CREATE USER LUMOS_ADMIN LOGIN_NAME=lumosadmin PASSWORD='"CHANGE_ME"';
GRANT ROLE LUMOS_ADMIN to user LUMOS_ADMIN;

2. Create a Snowflake OAuth app

The next step is creating an OAuth app for Lumos in Snowflake. The commands to execute are below.

CREATE OR REPLACE SECURITY INTEGRATION LUMOS_OAUTH
TYPE=oauth
ENABLED=true
OAUTH_CLIENT=CUSTOM
OAUTH_CLIENT_TYPE='CONFIDENTIAL'
OAUTH_REDIRECT_URI='https://app.lumosidentity.com/integrations/snowflake_oauth2_callback'
OAUTH_ISSUE_REFRESH_TOKENS=true
OAUTH_REFRESH_TOKEN_VALIDITY=7776000
;

By default, Snowflake only allows OAuth apps to remain valid for 90 days. After that, you'll need to generate a new OAuth app and reconnect the integration.

To extend your OAuth expiration timeline, you can follow the instructions in this article (the "could the Refresh Tokens' validity be increased beyond the Maximum limit in special circumstances?" section) to increase OAUTH_REFRESH_TOKEN_VALIDITY to the maximum duration of 31104000 (360 days).

3. Get the Client ID and Client Secret for your OAuth app.

Execute the command below to get your OAuth credentials.

SELECT SYSTEM$SHOW_OAUTH_CLIENT_SECRETS('LUMOS_OAUTH');

Temporarily save these values to copy into Lumos.

4. Get your Snowflake account identifier

Execute the command below to get your Snowflake account ID.

SELECT CURRENT_ACCOUNT();

Temporarily save this value for to copy into Lumos.

In Lumos

1. Find the Snowflake card in your Lumos integrations. (Reconnect or add new)

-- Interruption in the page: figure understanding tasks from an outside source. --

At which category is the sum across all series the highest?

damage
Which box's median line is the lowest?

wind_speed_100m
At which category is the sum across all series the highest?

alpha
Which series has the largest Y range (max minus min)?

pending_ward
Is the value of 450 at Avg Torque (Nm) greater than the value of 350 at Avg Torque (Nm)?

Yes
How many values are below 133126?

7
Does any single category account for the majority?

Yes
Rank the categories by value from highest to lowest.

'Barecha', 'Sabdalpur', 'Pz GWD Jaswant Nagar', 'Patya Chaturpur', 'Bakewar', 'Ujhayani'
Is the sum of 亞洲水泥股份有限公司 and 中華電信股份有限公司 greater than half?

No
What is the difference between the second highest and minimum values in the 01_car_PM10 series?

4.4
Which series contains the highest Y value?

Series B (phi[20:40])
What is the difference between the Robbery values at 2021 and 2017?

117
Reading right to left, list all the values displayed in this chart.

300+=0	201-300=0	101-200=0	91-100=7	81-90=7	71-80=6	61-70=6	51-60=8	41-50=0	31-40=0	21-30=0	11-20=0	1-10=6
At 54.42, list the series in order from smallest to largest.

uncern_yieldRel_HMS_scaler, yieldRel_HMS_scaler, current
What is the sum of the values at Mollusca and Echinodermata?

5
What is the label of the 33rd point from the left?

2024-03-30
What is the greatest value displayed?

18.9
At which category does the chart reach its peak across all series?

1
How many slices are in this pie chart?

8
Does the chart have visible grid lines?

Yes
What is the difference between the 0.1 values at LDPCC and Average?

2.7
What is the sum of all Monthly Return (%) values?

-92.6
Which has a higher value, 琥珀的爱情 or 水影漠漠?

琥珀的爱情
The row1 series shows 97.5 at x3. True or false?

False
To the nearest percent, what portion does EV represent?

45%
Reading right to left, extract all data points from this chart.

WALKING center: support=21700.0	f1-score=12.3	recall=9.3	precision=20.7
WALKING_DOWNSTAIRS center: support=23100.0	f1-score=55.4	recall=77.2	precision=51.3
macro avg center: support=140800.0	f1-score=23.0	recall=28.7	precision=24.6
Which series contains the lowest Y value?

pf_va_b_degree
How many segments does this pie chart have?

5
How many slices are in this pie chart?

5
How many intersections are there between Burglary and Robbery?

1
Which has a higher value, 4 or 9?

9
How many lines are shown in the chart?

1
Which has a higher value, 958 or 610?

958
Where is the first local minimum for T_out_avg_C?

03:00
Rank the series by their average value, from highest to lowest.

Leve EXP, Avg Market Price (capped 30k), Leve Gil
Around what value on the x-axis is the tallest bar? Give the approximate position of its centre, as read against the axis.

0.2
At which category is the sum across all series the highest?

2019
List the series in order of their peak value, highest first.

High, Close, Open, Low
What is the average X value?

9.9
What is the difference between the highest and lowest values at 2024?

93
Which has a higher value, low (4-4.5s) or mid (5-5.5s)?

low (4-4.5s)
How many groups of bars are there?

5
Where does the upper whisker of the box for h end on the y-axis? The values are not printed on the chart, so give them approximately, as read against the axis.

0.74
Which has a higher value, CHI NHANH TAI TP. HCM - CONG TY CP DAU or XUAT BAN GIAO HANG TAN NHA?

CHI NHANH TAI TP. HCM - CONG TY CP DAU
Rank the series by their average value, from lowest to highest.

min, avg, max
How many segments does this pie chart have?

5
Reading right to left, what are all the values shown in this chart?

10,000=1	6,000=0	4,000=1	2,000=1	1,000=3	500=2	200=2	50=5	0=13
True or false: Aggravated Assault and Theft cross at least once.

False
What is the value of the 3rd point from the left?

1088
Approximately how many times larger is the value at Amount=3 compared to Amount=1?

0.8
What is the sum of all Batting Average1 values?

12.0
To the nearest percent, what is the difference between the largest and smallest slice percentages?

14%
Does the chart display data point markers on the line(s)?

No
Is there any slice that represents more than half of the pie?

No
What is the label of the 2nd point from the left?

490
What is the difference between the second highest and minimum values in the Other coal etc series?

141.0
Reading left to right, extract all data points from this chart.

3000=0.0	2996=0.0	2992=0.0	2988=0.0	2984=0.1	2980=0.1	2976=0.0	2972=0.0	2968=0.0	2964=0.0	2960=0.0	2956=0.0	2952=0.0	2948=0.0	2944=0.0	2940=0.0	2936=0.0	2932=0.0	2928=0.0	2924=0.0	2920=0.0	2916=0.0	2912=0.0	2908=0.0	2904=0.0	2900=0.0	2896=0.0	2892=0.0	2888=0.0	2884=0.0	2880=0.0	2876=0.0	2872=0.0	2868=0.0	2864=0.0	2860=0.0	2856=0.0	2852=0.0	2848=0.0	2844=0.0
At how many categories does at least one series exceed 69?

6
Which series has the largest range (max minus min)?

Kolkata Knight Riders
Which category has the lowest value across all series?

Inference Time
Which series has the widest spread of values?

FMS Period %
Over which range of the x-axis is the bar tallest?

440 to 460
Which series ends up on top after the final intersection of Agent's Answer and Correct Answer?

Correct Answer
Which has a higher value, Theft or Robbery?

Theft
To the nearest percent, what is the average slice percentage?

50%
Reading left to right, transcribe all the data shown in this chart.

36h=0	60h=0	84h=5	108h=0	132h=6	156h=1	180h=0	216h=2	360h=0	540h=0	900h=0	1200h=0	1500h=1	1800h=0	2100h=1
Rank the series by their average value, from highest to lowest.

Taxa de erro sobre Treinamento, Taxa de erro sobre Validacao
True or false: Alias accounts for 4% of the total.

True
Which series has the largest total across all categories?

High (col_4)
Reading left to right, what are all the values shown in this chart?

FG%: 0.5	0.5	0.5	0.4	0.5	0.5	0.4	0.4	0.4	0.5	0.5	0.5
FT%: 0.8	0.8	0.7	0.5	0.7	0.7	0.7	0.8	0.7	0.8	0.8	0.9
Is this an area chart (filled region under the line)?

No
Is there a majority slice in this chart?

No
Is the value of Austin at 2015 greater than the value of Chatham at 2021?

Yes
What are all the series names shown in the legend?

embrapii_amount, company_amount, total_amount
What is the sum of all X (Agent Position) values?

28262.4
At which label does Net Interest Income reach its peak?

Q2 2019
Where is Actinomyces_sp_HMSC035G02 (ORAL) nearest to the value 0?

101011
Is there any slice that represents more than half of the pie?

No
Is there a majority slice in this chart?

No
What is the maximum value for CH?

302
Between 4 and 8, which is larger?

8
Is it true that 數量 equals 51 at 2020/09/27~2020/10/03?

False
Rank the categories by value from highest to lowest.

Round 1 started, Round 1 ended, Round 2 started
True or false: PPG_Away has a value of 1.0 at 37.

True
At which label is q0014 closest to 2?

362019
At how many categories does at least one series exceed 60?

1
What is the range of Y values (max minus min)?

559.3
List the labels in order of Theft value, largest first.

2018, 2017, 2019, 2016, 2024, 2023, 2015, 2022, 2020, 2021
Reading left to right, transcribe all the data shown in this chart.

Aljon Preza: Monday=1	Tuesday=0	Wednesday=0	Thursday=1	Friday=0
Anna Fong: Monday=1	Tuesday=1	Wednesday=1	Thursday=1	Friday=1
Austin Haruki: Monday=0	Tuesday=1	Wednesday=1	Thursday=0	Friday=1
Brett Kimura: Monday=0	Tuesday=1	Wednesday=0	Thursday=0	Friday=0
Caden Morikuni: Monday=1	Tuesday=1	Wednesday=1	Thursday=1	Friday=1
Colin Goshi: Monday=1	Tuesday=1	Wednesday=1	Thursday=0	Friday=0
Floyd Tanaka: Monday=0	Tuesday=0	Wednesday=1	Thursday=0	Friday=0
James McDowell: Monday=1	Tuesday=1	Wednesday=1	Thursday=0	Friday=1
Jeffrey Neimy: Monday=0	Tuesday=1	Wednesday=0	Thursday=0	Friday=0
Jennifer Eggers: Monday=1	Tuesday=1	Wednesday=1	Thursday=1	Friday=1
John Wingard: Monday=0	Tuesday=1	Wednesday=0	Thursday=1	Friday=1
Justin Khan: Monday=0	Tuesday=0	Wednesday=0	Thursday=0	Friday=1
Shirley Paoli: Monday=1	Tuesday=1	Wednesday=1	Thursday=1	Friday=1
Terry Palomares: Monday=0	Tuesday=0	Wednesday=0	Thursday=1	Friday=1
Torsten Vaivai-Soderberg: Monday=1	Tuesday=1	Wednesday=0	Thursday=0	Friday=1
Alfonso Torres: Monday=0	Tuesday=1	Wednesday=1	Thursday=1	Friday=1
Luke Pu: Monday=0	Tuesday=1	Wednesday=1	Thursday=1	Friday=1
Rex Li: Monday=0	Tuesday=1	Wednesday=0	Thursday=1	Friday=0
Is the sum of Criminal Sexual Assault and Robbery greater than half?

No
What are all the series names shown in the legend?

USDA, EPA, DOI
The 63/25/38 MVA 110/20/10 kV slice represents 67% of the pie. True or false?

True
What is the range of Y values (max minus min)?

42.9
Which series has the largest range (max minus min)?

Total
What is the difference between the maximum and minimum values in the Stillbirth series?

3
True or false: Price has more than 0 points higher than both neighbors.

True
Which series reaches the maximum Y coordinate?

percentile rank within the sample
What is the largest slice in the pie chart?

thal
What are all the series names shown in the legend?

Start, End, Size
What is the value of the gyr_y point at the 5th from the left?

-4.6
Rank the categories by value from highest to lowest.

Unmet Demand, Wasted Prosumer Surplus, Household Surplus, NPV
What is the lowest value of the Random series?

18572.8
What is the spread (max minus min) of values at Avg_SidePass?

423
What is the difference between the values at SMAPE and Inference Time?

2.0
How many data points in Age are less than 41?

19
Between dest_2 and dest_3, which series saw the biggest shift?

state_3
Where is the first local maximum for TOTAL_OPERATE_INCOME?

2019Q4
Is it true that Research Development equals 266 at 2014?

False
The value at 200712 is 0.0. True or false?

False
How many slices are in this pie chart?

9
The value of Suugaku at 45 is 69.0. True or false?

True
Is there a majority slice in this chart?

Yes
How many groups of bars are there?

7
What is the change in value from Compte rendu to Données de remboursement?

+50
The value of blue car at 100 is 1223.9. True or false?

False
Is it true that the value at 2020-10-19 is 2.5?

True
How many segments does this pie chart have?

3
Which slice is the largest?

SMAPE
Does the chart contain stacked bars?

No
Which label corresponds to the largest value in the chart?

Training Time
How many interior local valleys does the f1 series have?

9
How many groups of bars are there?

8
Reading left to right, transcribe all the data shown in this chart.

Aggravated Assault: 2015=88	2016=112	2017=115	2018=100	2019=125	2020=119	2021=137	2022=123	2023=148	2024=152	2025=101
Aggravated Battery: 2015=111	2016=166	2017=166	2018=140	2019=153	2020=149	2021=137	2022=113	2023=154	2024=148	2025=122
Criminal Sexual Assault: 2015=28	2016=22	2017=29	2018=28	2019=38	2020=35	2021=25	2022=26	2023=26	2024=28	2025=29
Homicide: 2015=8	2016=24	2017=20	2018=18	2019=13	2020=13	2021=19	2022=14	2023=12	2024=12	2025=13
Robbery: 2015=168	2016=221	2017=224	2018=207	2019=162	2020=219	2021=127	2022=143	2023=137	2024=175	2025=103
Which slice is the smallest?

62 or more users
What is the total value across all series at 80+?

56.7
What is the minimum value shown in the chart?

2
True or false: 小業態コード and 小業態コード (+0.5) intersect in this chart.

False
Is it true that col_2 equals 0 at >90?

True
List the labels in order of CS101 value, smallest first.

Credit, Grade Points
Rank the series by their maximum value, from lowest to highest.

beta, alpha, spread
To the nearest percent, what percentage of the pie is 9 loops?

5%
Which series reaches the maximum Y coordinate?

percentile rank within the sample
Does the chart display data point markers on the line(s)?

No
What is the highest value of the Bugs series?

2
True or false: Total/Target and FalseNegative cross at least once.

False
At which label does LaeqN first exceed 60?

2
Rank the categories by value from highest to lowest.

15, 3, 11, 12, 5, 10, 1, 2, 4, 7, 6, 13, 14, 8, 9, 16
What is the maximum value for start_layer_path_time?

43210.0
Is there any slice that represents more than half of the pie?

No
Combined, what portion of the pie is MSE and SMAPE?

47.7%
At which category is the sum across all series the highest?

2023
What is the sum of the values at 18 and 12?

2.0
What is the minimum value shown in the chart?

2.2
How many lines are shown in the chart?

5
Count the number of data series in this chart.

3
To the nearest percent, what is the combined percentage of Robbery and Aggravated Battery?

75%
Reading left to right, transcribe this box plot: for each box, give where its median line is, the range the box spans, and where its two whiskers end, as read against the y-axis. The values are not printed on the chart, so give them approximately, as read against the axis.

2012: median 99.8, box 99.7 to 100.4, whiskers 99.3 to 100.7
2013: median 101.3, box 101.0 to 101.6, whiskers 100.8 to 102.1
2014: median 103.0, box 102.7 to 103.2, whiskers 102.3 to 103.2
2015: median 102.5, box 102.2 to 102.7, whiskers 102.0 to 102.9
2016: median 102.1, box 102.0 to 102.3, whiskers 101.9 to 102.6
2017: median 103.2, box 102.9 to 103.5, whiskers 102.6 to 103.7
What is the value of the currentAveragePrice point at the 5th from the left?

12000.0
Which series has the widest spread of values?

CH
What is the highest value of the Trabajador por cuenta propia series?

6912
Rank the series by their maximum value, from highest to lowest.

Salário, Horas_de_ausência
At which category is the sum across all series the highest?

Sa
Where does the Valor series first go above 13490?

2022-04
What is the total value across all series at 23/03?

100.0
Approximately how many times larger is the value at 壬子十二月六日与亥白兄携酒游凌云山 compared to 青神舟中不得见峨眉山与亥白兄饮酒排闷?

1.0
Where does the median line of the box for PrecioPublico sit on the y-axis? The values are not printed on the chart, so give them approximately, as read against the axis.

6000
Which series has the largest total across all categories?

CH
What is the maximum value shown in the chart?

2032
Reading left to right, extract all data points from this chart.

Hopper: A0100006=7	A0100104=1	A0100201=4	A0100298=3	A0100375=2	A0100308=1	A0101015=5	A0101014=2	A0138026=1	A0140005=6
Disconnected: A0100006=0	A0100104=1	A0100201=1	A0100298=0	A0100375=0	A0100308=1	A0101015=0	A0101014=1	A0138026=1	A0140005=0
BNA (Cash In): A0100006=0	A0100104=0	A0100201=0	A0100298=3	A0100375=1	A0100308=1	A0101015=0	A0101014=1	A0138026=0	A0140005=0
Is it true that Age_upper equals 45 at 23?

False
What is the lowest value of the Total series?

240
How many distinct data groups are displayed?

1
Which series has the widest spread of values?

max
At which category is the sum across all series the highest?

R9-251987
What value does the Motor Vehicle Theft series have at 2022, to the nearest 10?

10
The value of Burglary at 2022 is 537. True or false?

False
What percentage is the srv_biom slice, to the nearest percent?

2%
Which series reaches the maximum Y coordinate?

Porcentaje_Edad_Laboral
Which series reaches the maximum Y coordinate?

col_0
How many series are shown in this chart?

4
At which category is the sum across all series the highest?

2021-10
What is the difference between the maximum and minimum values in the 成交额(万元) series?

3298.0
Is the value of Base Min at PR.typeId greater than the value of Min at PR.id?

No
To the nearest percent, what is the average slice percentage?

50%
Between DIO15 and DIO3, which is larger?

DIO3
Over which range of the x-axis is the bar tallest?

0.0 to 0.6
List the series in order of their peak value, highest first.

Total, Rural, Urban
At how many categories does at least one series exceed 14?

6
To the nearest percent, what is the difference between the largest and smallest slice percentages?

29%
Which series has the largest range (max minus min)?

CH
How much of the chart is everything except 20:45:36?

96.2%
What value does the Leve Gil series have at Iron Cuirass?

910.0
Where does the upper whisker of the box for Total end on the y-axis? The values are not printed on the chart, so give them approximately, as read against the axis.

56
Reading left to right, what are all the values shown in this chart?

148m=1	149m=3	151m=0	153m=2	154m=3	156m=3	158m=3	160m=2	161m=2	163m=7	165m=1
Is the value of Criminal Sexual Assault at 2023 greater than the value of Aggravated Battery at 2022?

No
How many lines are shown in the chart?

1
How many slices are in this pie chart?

2. Fill in the corresponding fields:

  • Account Identifier - The value returned by the statement in step 4 above.

    Client ID - The OAuth client ID generated in step 3 above.

    Client Secret - The OAuth client secret generated in step 3 above.

    Role Name - The name of the role you created in step 1 above (it must be LUMOS_ADMIN)

3. Click Connect Snowflake.  You'll be asked in the Oauth popup to enter the username and password you created in step 1 above. Complete this process to connect the integration!

Troubleshooting/FAQs

I can't connect the Snowflake integration.

Make sure all of the values from the Snowflake steps above match the values Snowflake generated.

How do you validate the Snowflake integration?

We make two calls to your Snowflake tenant, one to get the integration user and another to describe that user.

Get Current User: https://docs.snowflake.com/en/sql-reference/functions/current_user

We execute the following command.

SELECT CURRENT_USER;

Describe Current User: https://docs.snowflake.com/en/sql-reference/sql/desc-user (we use the username from the integration user)

We execute the following command.

DESCRIBE USER {INTEGRATION_SNOWFLAKE_USER_ID};

If we are able to describe the user, we consider the integration successful.